The Euro Continues Its Plunge

After dropping by 5% yesterday, the euro today fell another half percent in trading against the dollar, bringing it to 1.18 to the dollar — a nine year low. Nervous chatter is filling the pages of the financial media, about how the euro could even drop to parity with the dollar, and that the only hope for survival is for ECB president Mario Draghi to really let loose with quantitative easing at their next meeting on Jan. 22 — three days before the looming Greek elections.

“I’d say there’s a good chance it gets there [euro-dollar parity] before the [U.S.] election next November (2016),”

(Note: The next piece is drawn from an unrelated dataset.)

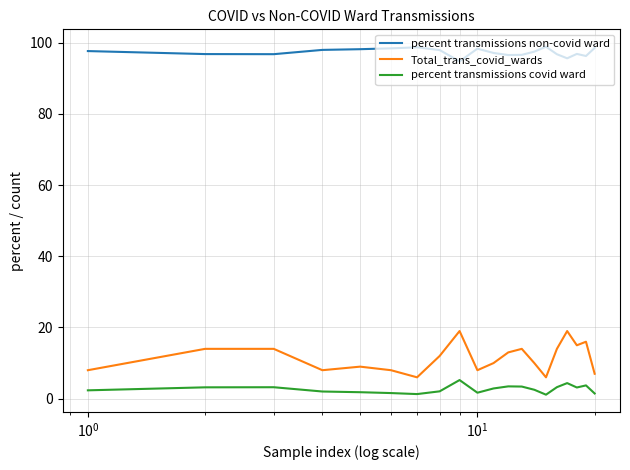

What is the difference between the maximum and minimum values in the Total_trans_covid_wards series?

13.0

Marc Chandler, chief foreign exchange strategist at Brown Brothers Harriman, told CNBC.

“We know the Fed’s going to be raising rates sooner or later, and the ECB is going to be easing sooner or later. I just see a steady grind lower.”

As the euro was tanking, German Chancellor Angela Merkel travelled to London for six hours of meetings with Prime Minister David Cameron — appropriately enough, in a museum. Purportedly they were discussing the future of the United Kingdom in the EU, but it’s a good bet that the Greek crisis was actually foremost on their agenda.

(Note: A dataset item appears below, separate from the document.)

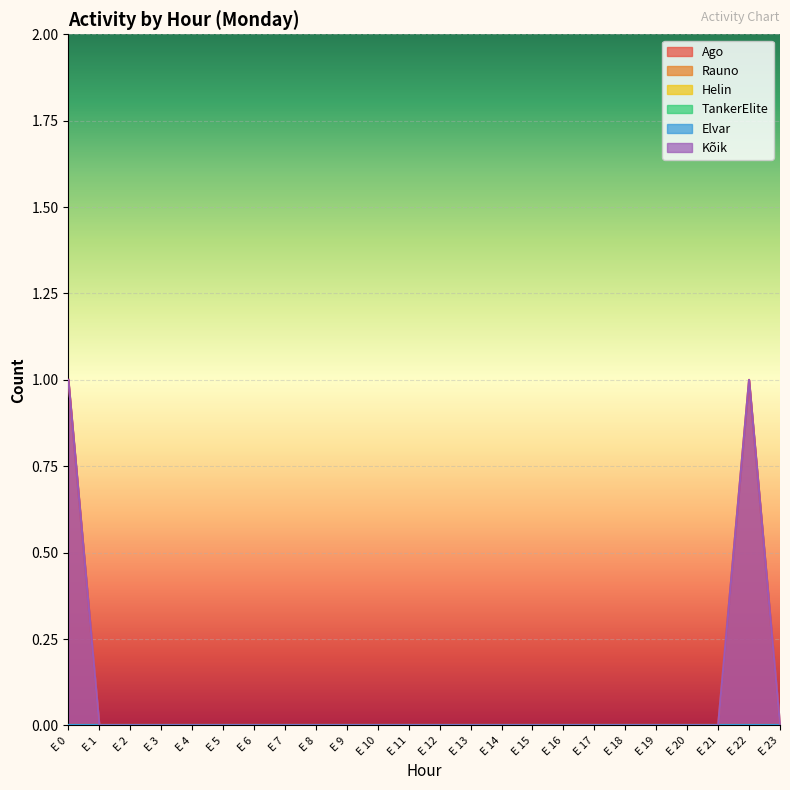

Is it true that Ago equals 1 at E 16?

False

Iceland, meanwhile, announced that it is planning to formally withdraw its application for EU membership. As Nigel Farage, head of the British UKIP party, stated:

“This move by Icelandic authorities and the increasing Mediterranean opposition to the EU shows that the idea of the inevitability of EU integration has been smashed. More and more people throughout Europe either no longer wish to join the EU or, as in Greece, to leave the euro currency all together.”